E. Nursing Management

  1. Provide emergency management when situation warrants, for a new fracture.
  • Assess the five “Ps”.
  • Determine the mechanism of injury.
  • Immobilize the part. Move injured parts as little as possible.
  • Cover any open wounds with a sterile, or clean dressing.
  • Reassess the five “Ps”.
  • Apply traction if circulatory compromise is present.
  • Elevate the injured limb, if possible.
  • Apply cold to the injured area.
  • Call emergency medical services.
  1. Assess for circulatory impairment (cyanosis, coldness, mottling, decreased peripheral pulses, positive blanch sign, edema not relieved by elevation, pain or cramping).
  2. Assess for neurologic impairment (lack of sensation or movement, pain, or tenderness, or numbness and tingling).

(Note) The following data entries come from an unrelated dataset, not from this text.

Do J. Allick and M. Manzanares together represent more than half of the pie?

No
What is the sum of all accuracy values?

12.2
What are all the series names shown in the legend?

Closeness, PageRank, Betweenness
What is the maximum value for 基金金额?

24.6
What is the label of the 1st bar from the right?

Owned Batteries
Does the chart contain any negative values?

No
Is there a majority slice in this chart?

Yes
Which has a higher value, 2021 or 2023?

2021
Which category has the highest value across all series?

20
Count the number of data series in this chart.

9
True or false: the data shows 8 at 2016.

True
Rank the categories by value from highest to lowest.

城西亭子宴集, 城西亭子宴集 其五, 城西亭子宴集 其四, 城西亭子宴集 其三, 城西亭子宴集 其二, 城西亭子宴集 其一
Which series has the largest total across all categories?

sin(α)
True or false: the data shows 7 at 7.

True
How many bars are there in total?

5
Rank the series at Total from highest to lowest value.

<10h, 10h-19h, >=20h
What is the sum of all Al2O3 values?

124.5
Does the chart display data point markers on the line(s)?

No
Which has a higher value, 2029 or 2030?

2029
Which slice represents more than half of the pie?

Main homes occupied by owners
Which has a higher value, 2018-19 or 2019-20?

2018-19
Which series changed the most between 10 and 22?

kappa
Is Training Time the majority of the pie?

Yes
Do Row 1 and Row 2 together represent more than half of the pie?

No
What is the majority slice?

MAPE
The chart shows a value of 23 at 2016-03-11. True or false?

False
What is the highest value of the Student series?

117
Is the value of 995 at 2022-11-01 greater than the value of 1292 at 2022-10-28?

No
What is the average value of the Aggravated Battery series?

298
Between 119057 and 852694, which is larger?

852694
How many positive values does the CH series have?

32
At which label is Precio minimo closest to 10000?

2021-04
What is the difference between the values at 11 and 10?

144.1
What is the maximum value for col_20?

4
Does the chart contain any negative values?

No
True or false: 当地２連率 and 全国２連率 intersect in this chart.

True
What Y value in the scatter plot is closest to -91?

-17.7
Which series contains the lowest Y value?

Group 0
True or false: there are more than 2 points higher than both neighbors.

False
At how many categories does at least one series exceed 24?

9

  3. Administer analgesic medications.
  4. Explain fracture management to the child and family. Depending on the type of break and its location, repair (by realignment or reduction) may be made by closed or open reduction followed by immobilization with a splint, traction or a cast.
  5. Maintain skin integrity and prevent breakdown. Institute appropriate measures for cast and appliance care.
  6. Prevent Complications
  • Prevent circulatory impairment by assessing pulses, color and temperature, and by reporting changes immediately.
  • Prevent nerve compression syndromes by testing sensation and motor function, including subjective symptoms of pain, muscular weakness, burning sensation, limited ROM, and altered sensation. Correct alignment to alleviate pressure if appropriate, and notify the health care provider.
  • Prevent compartment syndrome by assessing for muscle weakness and pain out of proportion to injury. Early detection is critical to prevent tissue damage.
  • Causes of compartment syndrome include tight dressings or casts, hemorrhage, trauma, burns and surgery.
  • Treatment entails pressure relief, which sometimes require performing a fasciotomy.
  1. Prevent infection, including osteomyelitits, bys using infection control measures.
  2. Prevent renal calculi by encouraging fluids, monitoring I&O, and mobilizing the child as much as possible.
  3. Prevent pulmonary emboli by carefully monitoring adolescents and children with multiple fractures. Emboli generally occur within the first 24 hours.